- [TASK PROMPT] Please edit the records from the line with "山海关能不能丢？守将何柱国专程去北平请示张学良。张学" to the line with "筑雄奇，而是这里发生的事，都关乎国运：", swapping "古道" for "通道" and keeping everything else unchanged. Return only those lines.

Segment Start: SUPPLIED ENTRIES

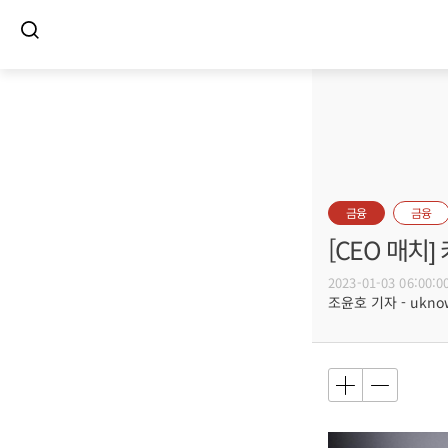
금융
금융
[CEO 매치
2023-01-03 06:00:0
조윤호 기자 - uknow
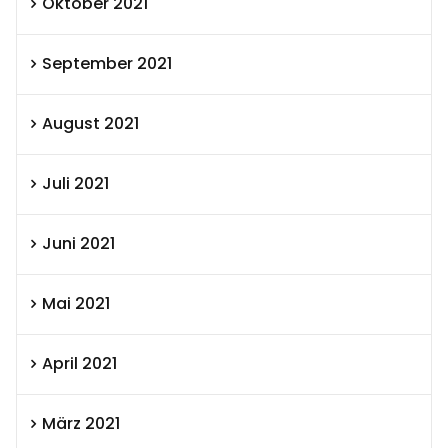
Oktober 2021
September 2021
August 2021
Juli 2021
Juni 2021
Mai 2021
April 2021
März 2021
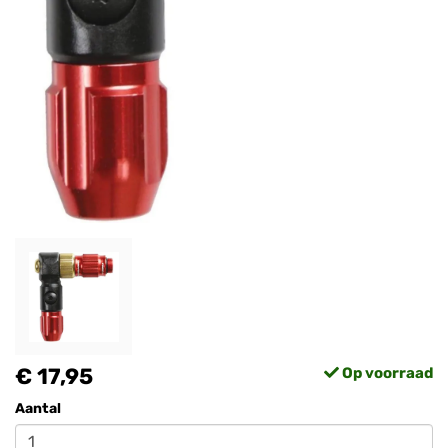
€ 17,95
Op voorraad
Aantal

Segment End: SUPPLIED ENTRIES
Segment Start: SUPPLIED ENTRIES

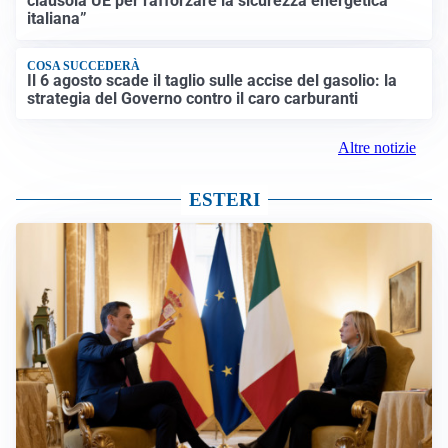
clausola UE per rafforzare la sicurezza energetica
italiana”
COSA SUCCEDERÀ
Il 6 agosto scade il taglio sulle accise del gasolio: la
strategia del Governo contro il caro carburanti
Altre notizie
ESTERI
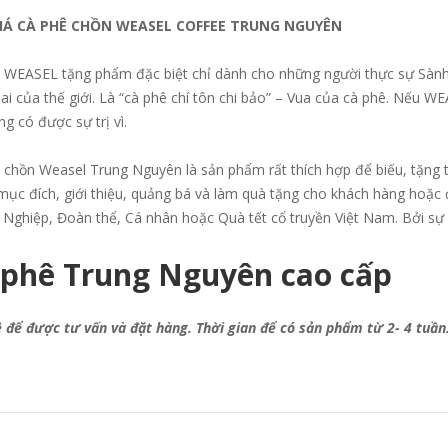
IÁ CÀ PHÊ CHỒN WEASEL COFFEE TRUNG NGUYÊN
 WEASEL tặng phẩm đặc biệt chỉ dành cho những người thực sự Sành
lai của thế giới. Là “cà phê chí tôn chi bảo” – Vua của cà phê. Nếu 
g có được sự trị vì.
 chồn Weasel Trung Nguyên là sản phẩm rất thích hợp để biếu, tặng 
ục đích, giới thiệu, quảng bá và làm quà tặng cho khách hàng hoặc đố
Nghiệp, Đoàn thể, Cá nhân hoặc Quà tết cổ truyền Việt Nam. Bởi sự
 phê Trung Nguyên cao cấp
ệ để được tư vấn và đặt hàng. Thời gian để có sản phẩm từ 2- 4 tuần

Segment End: SUPPLIED ENTRIES
Segment Start: SUPPLIED ENTRIES

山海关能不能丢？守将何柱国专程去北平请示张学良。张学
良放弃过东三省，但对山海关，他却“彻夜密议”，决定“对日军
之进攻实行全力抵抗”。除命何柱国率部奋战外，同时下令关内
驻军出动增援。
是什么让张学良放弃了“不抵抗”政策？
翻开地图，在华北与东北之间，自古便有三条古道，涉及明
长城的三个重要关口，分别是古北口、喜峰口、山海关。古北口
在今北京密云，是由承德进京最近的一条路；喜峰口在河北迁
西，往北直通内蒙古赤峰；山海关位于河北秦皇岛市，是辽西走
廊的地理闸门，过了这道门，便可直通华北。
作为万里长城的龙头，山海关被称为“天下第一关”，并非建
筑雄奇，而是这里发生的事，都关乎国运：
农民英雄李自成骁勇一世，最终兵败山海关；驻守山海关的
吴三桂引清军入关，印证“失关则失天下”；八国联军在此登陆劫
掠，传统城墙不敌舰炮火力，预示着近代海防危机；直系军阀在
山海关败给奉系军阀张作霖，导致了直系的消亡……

Segment End: SUPPLIED ENTRIES

- [RESPONSE TO THE TASK]
山海关能不能丢？守将何柱国专程去北平请示张学良。张学
良放弃过东三省，但对山海关，他却“彻夜密议”，决定“对日军
之进攻实行全力抵抗”。除命何柱国率部奋战外，同时下令关内
驻军出动增援。
是什么让张学良放弃了“不抵抗”政策？
翻开地图，在华北与东北之间，自古便有三条通道，涉及明
长城的三个重要关口，分别是古北口、喜峰口、山海关。古北口
在今北京密云，是由承德进京最近的一条路；喜峰口在河北迁
西，往北直通内蒙古赤峰；山海关位于河北秦皇岛市，是辽西走
廊的地理闸门，过了这道门，便可直通华北。
作为万里长城的龙头，山海关被称为“天下第一关”，并非建
筑雄奇，而是这里发生的事，都关乎国运：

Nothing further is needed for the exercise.